# [Goal of the exercise]
Report every line below that carries the word "Available".
......
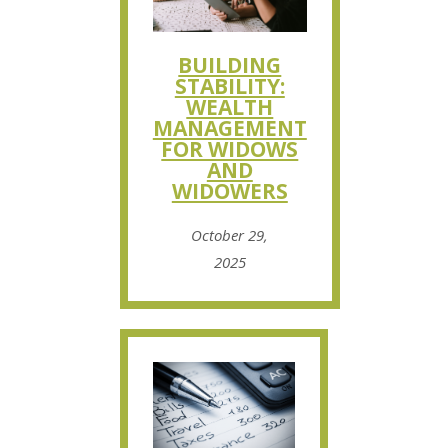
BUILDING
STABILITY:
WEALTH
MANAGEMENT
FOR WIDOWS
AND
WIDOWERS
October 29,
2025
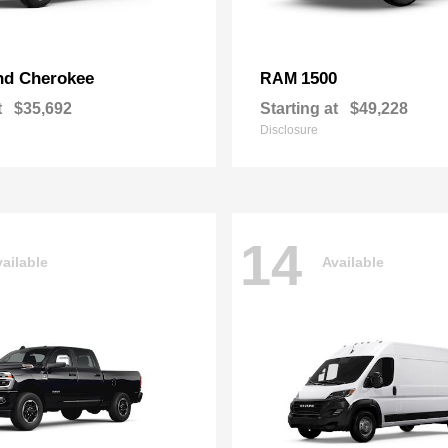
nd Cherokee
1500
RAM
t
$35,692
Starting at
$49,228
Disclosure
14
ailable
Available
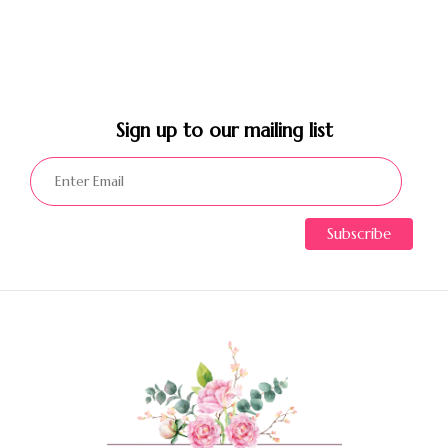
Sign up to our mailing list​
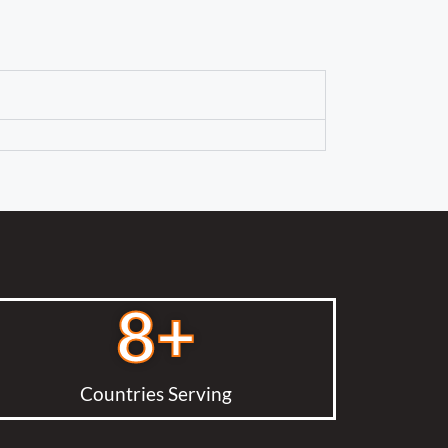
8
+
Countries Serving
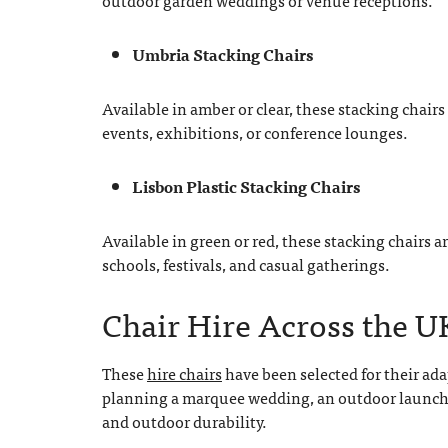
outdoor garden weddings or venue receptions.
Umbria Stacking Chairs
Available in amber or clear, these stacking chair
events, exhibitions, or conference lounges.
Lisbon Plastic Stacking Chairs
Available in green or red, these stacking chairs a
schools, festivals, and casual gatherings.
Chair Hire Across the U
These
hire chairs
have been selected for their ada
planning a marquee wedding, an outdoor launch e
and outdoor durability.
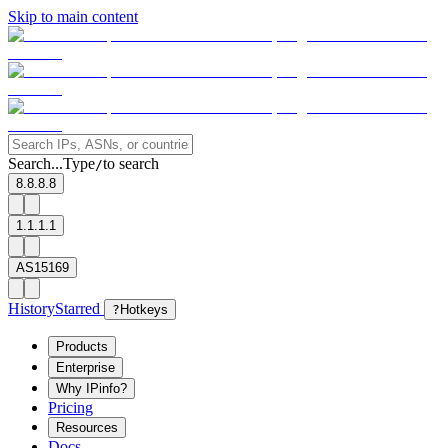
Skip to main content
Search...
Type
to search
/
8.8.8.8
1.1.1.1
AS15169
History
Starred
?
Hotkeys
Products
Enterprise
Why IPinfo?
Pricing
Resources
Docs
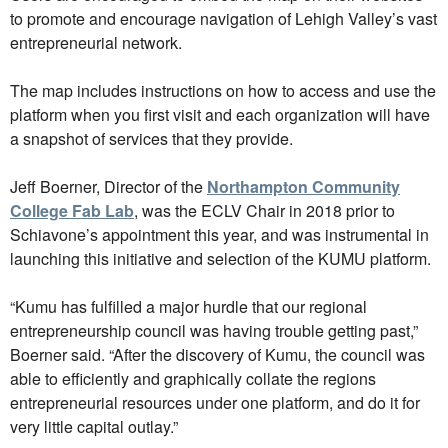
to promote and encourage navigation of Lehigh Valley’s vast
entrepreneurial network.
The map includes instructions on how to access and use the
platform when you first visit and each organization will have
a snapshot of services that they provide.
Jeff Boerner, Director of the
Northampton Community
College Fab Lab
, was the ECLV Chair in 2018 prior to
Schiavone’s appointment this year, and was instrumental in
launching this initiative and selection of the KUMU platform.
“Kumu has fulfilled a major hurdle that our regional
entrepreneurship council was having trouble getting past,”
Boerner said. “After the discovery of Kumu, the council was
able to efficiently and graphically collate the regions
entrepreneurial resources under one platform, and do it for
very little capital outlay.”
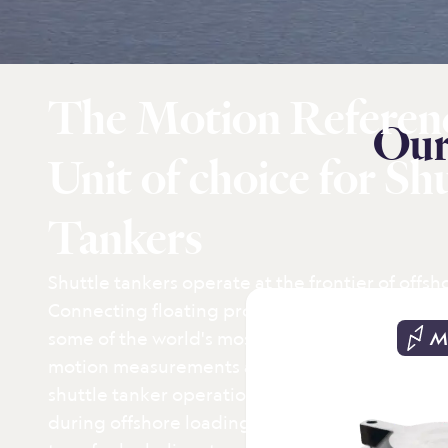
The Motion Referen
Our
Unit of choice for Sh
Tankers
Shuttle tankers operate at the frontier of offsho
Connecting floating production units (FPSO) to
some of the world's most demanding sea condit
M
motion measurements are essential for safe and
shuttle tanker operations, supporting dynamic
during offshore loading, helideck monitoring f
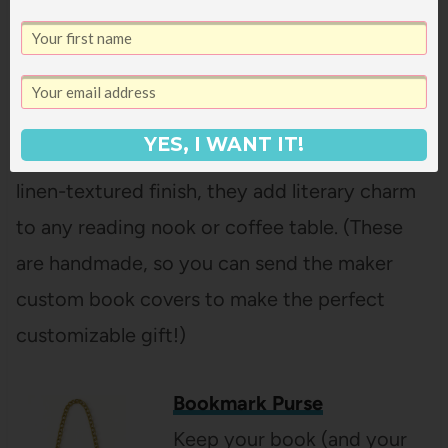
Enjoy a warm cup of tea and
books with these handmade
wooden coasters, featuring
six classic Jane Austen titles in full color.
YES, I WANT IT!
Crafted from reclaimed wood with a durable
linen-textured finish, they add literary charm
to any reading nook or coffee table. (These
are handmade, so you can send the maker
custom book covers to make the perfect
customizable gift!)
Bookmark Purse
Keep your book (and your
......
# [Answer area]
Available
Available in amber or clear, these stacking chair
Available in green or red, these stacking chairs a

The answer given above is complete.